Sherawat does her best to portray the wily mindset and hardened sass of a woman like Anokhi, but fails rather dramatically (some thanks also to her godawful Rajasthani "dialectious" Hindi). However, the makers must share the blame since they can't seem to decide if they want to present the character as sympathetic or power-hungry.

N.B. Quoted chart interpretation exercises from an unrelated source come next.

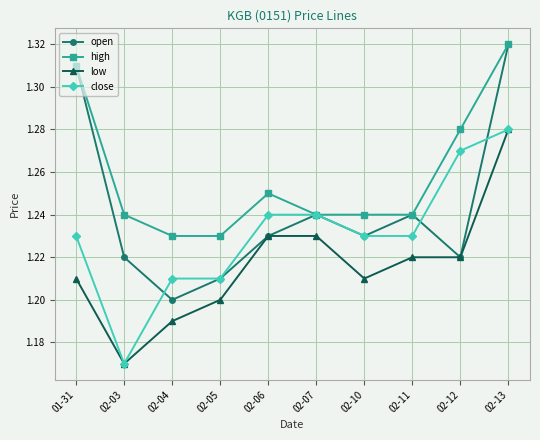

Is it true that high equals 1.2 at 02-06?

True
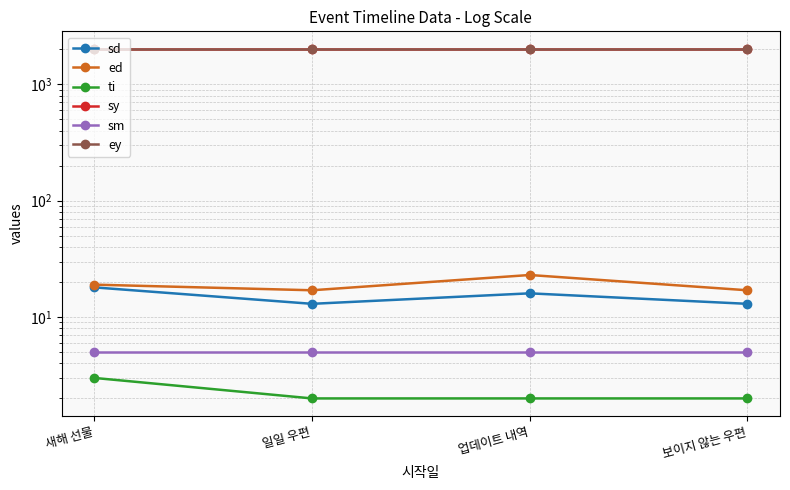

Reading left to right, transcribe all the data shown in this chart.

sd: 18	13	16	13
ed: 19	17	23	17
ti: 3	2	2	2
sy: 2020	2020	2020	2020
sm: 5	5	5	5
ey: 2020	2020	2020	2020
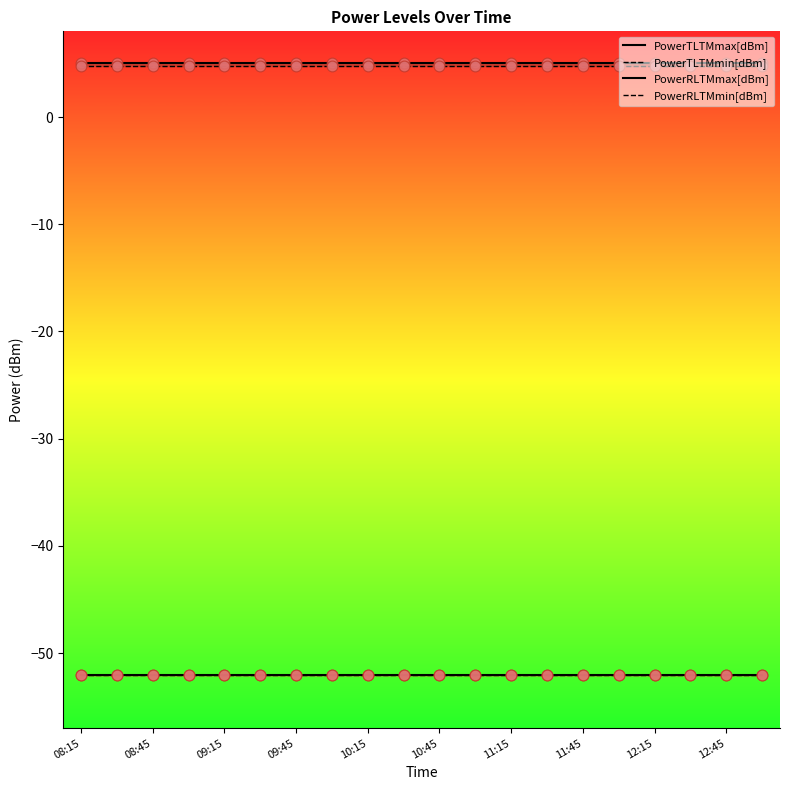

What is the total value across all series at 11:45?

-94.2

So, there's a hilarious bid for sympathy when they treat us to a flashback of Anokhi's impoverished past which shows a manicured and pedicured Sherawat shaping cowpats to the sound of the sarangi playing mournfully in the background. Before you finish rolling with laughter at that, they suddenly cut to a scene that shows how power has gone to her head. Here they get Sherawat in a chair and ask her to mimic Sharon Stone's famous leg crossing scene from Basic Instinct
. The difference is that Sherawat does it in a dowdy Patiala salwar kameez, and with the intensity and slowness of a death row inmate tracing out an escape route with her toe. Honestly, at that point, you're laughing and cringing at the same time.

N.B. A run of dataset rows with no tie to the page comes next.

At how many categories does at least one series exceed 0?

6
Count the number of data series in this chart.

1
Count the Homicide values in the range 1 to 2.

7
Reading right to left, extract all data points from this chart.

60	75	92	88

The cringing reaches its spectacular apex in the sex scenes between Puri and Sherawat. Hats off to Om Puri for doing the impossible; he steals the show from Sherawat in a sex scene
. You can't tear your eyes away from the horror of seeing his potbelly in a tight baniyaan, heaving this way and that, as he paws Sherawat. She looks like she's just doing her best not to gag and swat the repulsive, old coot away. Truly, the sex scenes are so horrifying that even the most unbridled of libidos will run screaming into celibacy.
Sherawat is at her most comfortable in the "Mere Ghagre Ke Liye" item song, which serves as her introduction in the film. It's a catchy number but not catchy enough to stay in your head, and that's the quality of the music by Aadesh Srivastava in general.
The production design gives the impression of a team that worked in a hurry and took shortcuts to mimic authenticity. Mukhtiar Singh (Jackie Shroff) lives in a beautiful haveli, but just to clobber the viewers over the head with the fact that it's a Muslim home, the production guys cut out figures from those dime-a-dozen Mughal paintings and paste them on the window panes of the haveli. Really?
And that's the biggest problem with this film; it insults the intelligence of the average moviegoer repeatedly. Unidimensional characters, gaping holes in the plot and generally confused storytelling mar what could have been a good film. The complex world of Indian politics, and the stories of victims like Bhanwari Devi, require a treatment that's deft and sensitive. Dirty Politics fails on both counts.